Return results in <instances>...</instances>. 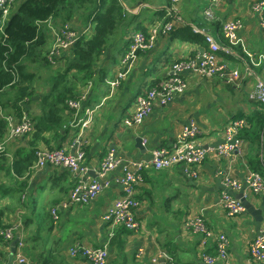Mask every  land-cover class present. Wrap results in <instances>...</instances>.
<instances>
[{
    "label": "crops",
    "instance_id": "obj_1",
    "mask_svg": "<svg viewBox=\"0 0 264 264\" xmlns=\"http://www.w3.org/2000/svg\"><path fill=\"white\" fill-rule=\"evenodd\" d=\"M133 2L127 8L128 18L132 17L134 22L127 24V18L120 39H109V46L98 63L97 78L84 91L86 96L83 108L94 110L88 127L80 134L86 150L85 162L90 167L87 177L92 180L96 178L109 149H114L122 162L139 160L150 156L152 149L156 147L173 145L179 131L192 123L197 124L202 131L199 140L204 147H217L225 143L226 127L242 119L241 112H248L254 107L248 94L259 80L264 81V34L260 27V13L253 9L256 0H224L215 5L212 20H207L204 14L199 15L200 5L203 4L206 8L211 0H182L179 10L183 23L178 22L176 25L192 24L193 19L207 22L205 28L197 29L213 35L221 42L223 50L218 53L217 58L223 66V72L214 76L185 72L187 89L184 93L176 95L170 103L157 102L140 125L126 126L123 120L133 114L136 103L134 97L141 84L167 77L171 73L173 60L187 59L204 48L203 41L158 36L148 51L139 54L131 65L124 64L123 49L135 32L136 25L142 23L151 28L165 21V18L156 14V10L166 8L169 0L164 4L146 0L137 4ZM143 7L148 9L145 20L139 17L144 12ZM231 19H240L242 27L235 45L227 48L222 45L225 42L221 27ZM74 25L80 32L87 29V33L91 26L82 23ZM50 40L48 51L53 45L52 34ZM226 50L229 52L226 53ZM165 51L172 52L174 59L161 65L157 71L149 72ZM58 67L56 64L53 68L56 70ZM235 71L238 72L237 76L230 80L229 77ZM120 72L124 73V77L118 85L113 86L111 81ZM41 94L35 95L34 100L40 98ZM70 128H66L69 129L68 134L64 131L58 138L49 133V145L41 143L40 148L47 150L60 147L74 152L78 131ZM136 137H142L141 149L135 141ZM27 140L28 138L7 139L6 149L10 159L17 148L26 146ZM252 144L241 139L242 154L219 155L215 151L208 152L201 163L193 166L178 164L162 170L152 167L144 169L142 181L135 187V195L140 202L135 210L140 222L137 231L121 228L114 230L102 218L105 211L123 194V187L118 181L123 173L122 164L110 173L109 184L95 199L74 202L68 208H62L61 203L69 199L77 183L73 173L63 166L34 169L29 182L30 190L27 196L24 195L27 208L18 207L16 214L10 216L21 229L26 216L30 228L18 231L17 235L24 242L27 237L32 239L29 242L31 251L39 260L45 251H50L58 264H92L83 256L72 257L71 247L75 243L86 246L108 244L109 247L110 238L114 236L118 244L114 250L110 249L111 253L115 251V256L119 255L117 264H162L152 263V258L160 250L169 253L177 264H209L205 255H217V237L220 233H225L229 239V258L214 264H264V259L258 262L251 257L252 243L264 229V191L253 193L245 190V197L253 212L246 209L240 215L230 216L221 204V197L225 192L236 198L240 193L244 194V191L229 189L223 176L225 172H229L234 178L245 180L248 173L254 170L247 158ZM193 170L197 171V176L192 175ZM64 171L68 172L67 176L60 177ZM5 174L7 176L8 173ZM6 176L0 178V181L7 182ZM63 185L68 187L66 192L62 190ZM38 190L44 194L41 202L39 195H35L39 193ZM53 209H57V219L53 216ZM45 217L50 219L49 224L45 223ZM196 217L204 220L208 233L186 227L188 219ZM112 231L113 234L110 235ZM24 248L25 245L23 251ZM140 248L144 249L141 256ZM4 250L9 254V248L6 250L0 246V251ZM29 258L34 262V258ZM112 258L110 255V260ZM7 261L3 262L0 258V264H7Z\"/></svg>",
    "mask_w": 264,
    "mask_h": 264
},
{
    "label": "trees",
    "instance_id": "obj_2",
    "mask_svg": "<svg viewBox=\"0 0 264 264\" xmlns=\"http://www.w3.org/2000/svg\"><path fill=\"white\" fill-rule=\"evenodd\" d=\"M128 5L126 0H15L6 19L0 11V144L5 142V150L0 152V171L8 173L7 175L11 173L17 179H23L22 186L16 188L20 192L18 206L27 208L24 195L27 196L30 190L29 182L35 172L34 165L39 157L40 144L49 145L47 138L49 133H52L55 138L61 137L64 131L68 134L69 129L66 128L77 118L75 117L76 111L70 107L69 102L82 99L84 91L95 82L98 63L109 46L110 36L128 18ZM168 5H170V0L167 7ZM167 7L157 9L156 14L162 19H170ZM50 20L62 24L72 23L75 30L78 28L73 22L86 26L91 24L93 31L90 34L82 33L73 46L58 58L57 63L53 64L48 59L50 51L44 50L49 40L45 27L49 30ZM77 23L75 24L79 25ZM206 24L207 22L193 19L192 24L175 25L167 35L171 39L181 38L202 42L204 34L195 31V28H205ZM151 28L138 23L134 33L142 32L147 39L146 42L151 43ZM132 39L130 37V41L125 44L123 55L128 53ZM216 41L221 45L220 41L217 39ZM223 42L225 44L222 45L227 48L235 45L224 36ZM146 51L148 49L139 50L138 56ZM171 59H174L172 52L165 51L156 65L149 69V72L157 71L161 65L170 62ZM37 63L42 66L58 64L59 67L49 83L48 91L34 100V96L38 95L34 83L36 69L31 70V68H37L38 66H34ZM164 79L166 77L157 78L150 83L143 82L138 88L135 100L137 96L145 95L151 88L157 87ZM23 111L29 113L34 120V130L26 136L28 138L26 146L17 148L13 158L10 159L6 149L8 123L5 115L14 114L17 118H21ZM240 117L245 123L238 129V137L253 143L252 149L248 151V162L255 171L264 175V104L254 103V107L248 112H241ZM67 174L68 172L64 171L60 177H65ZM62 190L66 192L68 187L63 185ZM135 198L138 200L136 195ZM5 212H8V215ZM10 215H14L11 208L0 206V246L6 250L10 249V244L15 239L8 240L3 234L15 224ZM22 225V229L18 228L14 231V237L18 231L30 228V222L26 216L23 218ZM117 228L127 229L124 226L113 229ZM112 234L113 231L110 235ZM26 240L24 252L34 258L35 253L31 251L29 243L32 239L27 237ZM117 244L115 236L111 237L108 247L109 260L110 255L113 258L108 261V264L119 263L117 261L119 255L115 256V251L111 253L110 249L111 247L114 250ZM0 255L2 261L6 262L8 251H0ZM37 259V257L34 258V264H58L50 251H45L40 260Z\"/></svg>",
    "mask_w": 264,
    "mask_h": 264
},
{
    "label": "built area",
    "instance_id": "obj_3",
    "mask_svg": "<svg viewBox=\"0 0 264 264\" xmlns=\"http://www.w3.org/2000/svg\"><path fill=\"white\" fill-rule=\"evenodd\" d=\"M14 1L0 0V11H2L4 19L9 15L10 7ZM181 1H170V5L167 7L168 17L170 19L151 28V43L146 42L147 39L142 32H136L131 35L133 39L128 53L123 56L124 64L131 65L136 60L139 50L149 49L152 42L158 36L167 35L174 29L176 23H183L179 10ZM223 1L211 0L210 5L203 12L206 18L212 20L214 18L215 5ZM253 9L260 13V27L264 34V0H256L253 4ZM48 27L53 35V45L48 54V59L53 64L57 63L58 58L73 46L82 33L85 34L88 32L87 29L81 32L73 29V26L69 22L61 24L60 26L54 25V22H49ZM241 27L242 22L240 19H231L223 23L221 32L226 39L236 42L239 38L238 33ZM195 31L204 34V48L187 60L174 62L171 66V74L166 79L161 81L157 87L151 88L147 94L137 96L133 114L123 120L126 126L140 125L150 115L157 102L167 104L176 95L184 93L187 89V81L184 76L185 72L190 71L201 76H213L223 72V66L219 64L217 58L218 53L223 50L222 46L216 41L213 35L197 28ZM228 52L226 50V53ZM237 74L238 72L235 71L229 77L230 80L237 76ZM123 77L124 73H118L117 78L111 81V84L113 86L118 85ZM85 94L86 92H84L82 99L71 100L69 102L70 107L76 111L75 117H77L69 126L80 127L81 129L74 141V152H69L65 148L41 149L34 169H43L46 166H63L73 173L77 179V183L72 189L69 199L61 203L62 208H68L74 202L95 199L104 187L109 184L108 176L110 173L118 165L122 164L123 173L118 178V181L123 187V194L114 201L102 217L113 228L124 226L130 231H137L140 228V222L135 213L136 208L140 204L135 198V187L142 181L144 169L152 167L156 170H162L178 164L193 166L201 163L208 152L213 151L219 155H230L232 153L242 154V145L241 139L238 137V129L245 123L244 119L232 122L226 127V141L217 147H204L199 140L202 131L197 124L192 123L184 126L179 131L173 145L169 147H156L152 149L150 156L139 160L122 162L116 156L115 150L109 149L97 171L96 178L93 180L89 179L87 176L90 173V167L85 162L86 150L80 134L83 133V129L88 127L92 120L94 110L93 108H83ZM248 98L254 103L264 104V81L259 80L256 83L255 88L248 94ZM83 113L85 116L81 117ZM5 119L8 123L6 140L9 138H26L34 130L35 122L27 112L23 111L21 118H17L14 114H7L5 115ZM4 150L5 142L0 144V152ZM192 175L197 176V171L193 170ZM223 179L229 189L233 191H244V196L246 189L253 193H261L264 191V176L255 170H251L244 181L234 178L229 172H225ZM221 204L230 216L240 215L246 211V206L242 201L228 192L222 195ZM52 213L54 218L57 219V209H53ZM18 225L15 222L12 228L4 231L3 234L8 240L15 238L14 231L18 229ZM186 227H193L195 231L208 233V229L200 217L188 219ZM24 245V241L20 239L16 251L13 254L11 264H33L32 260L23 251ZM228 248L229 239L227 235L220 233L217 237V255H205V260L209 264H214L218 261H227L229 258ZM143 250V248L139 249V255L143 253ZM70 253L72 257L83 256L92 264H108L109 261L108 245L86 246L75 243L71 247ZM251 257L254 261L258 262L264 259V229L261 234L255 237L252 243ZM159 262L162 264H177L169 253L161 250L152 258V263Z\"/></svg>",
    "mask_w": 264,
    "mask_h": 264
},
{
    "label": "rangeland",
    "instance_id": "obj_4",
    "mask_svg": "<svg viewBox=\"0 0 264 264\" xmlns=\"http://www.w3.org/2000/svg\"><path fill=\"white\" fill-rule=\"evenodd\" d=\"M131 1L133 2V0H126V2L128 4H130ZM140 1H142V0H138V2H140ZM146 1L164 4L166 0H146ZM133 3L137 4V1L135 0ZM147 10L148 9L146 7H143L142 11H144V12L139 17L145 20L146 17L144 18V16L146 15ZM200 10L201 11H200L199 15L202 16L203 12L205 10V5H203V4L200 5ZM10 12H11V9H10ZM180 16H181V13H180ZM132 22H134L133 18L129 17L127 24L128 23H132ZM61 24L62 23H60V22L59 23H57V22L54 23V25H56V26H60ZM73 24H75V22H73ZM124 24H125V21L119 26L118 30L113 35L110 36V38L113 37V39H120L121 31H123L122 27H123ZM71 25H72V23H71ZM45 30H46V33L49 34V40L47 41L46 45L44 46V50L48 51V49L51 46V40H50L51 33L47 29V27H45ZM92 31H93V27L90 26L88 34H90ZM34 66H38L37 68H34V69L31 68V70H35L36 69L35 70L36 71V77H35L34 83L36 85L37 94L40 93V92L43 94V93L48 91L49 86H50L48 83L51 82L54 74L56 73V70H54V68H53L54 66H49V65L48 66L47 65L42 66V65H39V63L34 64ZM44 80H47V82H45ZM98 100L99 99L97 98V101ZM84 116H85L84 114L81 115V117H84ZM70 129H72L73 131H78V133L81 131L80 127H76V128L71 127ZM5 176H6V174L4 173V171L2 173L0 172V178H4ZM5 179L7 180V182L0 181V206L1 207H7V208L9 207V208H11L12 213L15 215L16 211H17V208L20 207V206H18V202H19L18 199L20 197V192L17 191L16 188L17 187H21L23 181L13 177L12 175H7ZM38 192L39 193L35 194V195H39V202H41L44 199V194L40 190H38ZM34 193L35 192H33V194ZM5 213H6V215H8V212H5ZM44 221H45L46 224H49L50 219L45 217ZM202 221L205 224L203 219H202ZM0 258H1V255H0ZM7 258H8V256H7Z\"/></svg>",
    "mask_w": 264,
    "mask_h": 264
},
{
    "label": "water",
    "instance_id": "obj_5",
    "mask_svg": "<svg viewBox=\"0 0 264 264\" xmlns=\"http://www.w3.org/2000/svg\"><path fill=\"white\" fill-rule=\"evenodd\" d=\"M141 140H142V137H136L135 138V141L137 143L138 146H140V149L142 148V146L140 145L141 143ZM207 147V146H206ZM238 199H240L242 201V203L246 206V209H248L250 212H253L252 209H251V204L250 202L246 199V197L244 196L243 193H240V195L237 196ZM21 237L20 235L18 234L15 239L11 242V248H10V252L8 254V261H7V264H11L12 263V260H13V254L15 253L16 251V247L18 245V242L20 241Z\"/></svg>",
    "mask_w": 264,
    "mask_h": 264
},
{
    "label": "bare ground",
    "instance_id": "obj_6",
    "mask_svg": "<svg viewBox=\"0 0 264 264\" xmlns=\"http://www.w3.org/2000/svg\"><path fill=\"white\" fill-rule=\"evenodd\" d=\"M204 16H205V15H204ZM205 17H206V16H205ZM221 28H222V27H221ZM205 33H206V32H205ZM189 58H191V57H189ZM187 59H188V58H187ZM187 59H184V60H187ZM177 61H180V60H177ZM177 61H176V62H177ZM172 64H173V63H172ZM171 66H172V65H171ZM170 74H171V73H170ZM170 74H169V75H170ZM169 75H168V76H169ZM168 76H167V77H168ZM167 77H166V78H167ZM213 231H214V230H213ZM107 245H108V244H107Z\"/></svg>",
    "mask_w": 264,
    "mask_h": 264
}]
</instances>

------------------------------------------------------------

- [Direction]
Report each line in the records where the string "label" appears, copying every such line in full.

- [Result of this exercise]
    "label": "crops",
    "label": "trees",
    "label": "built area",
    "label": "rangeland",
    "label": "water",
    "label": "bare ground",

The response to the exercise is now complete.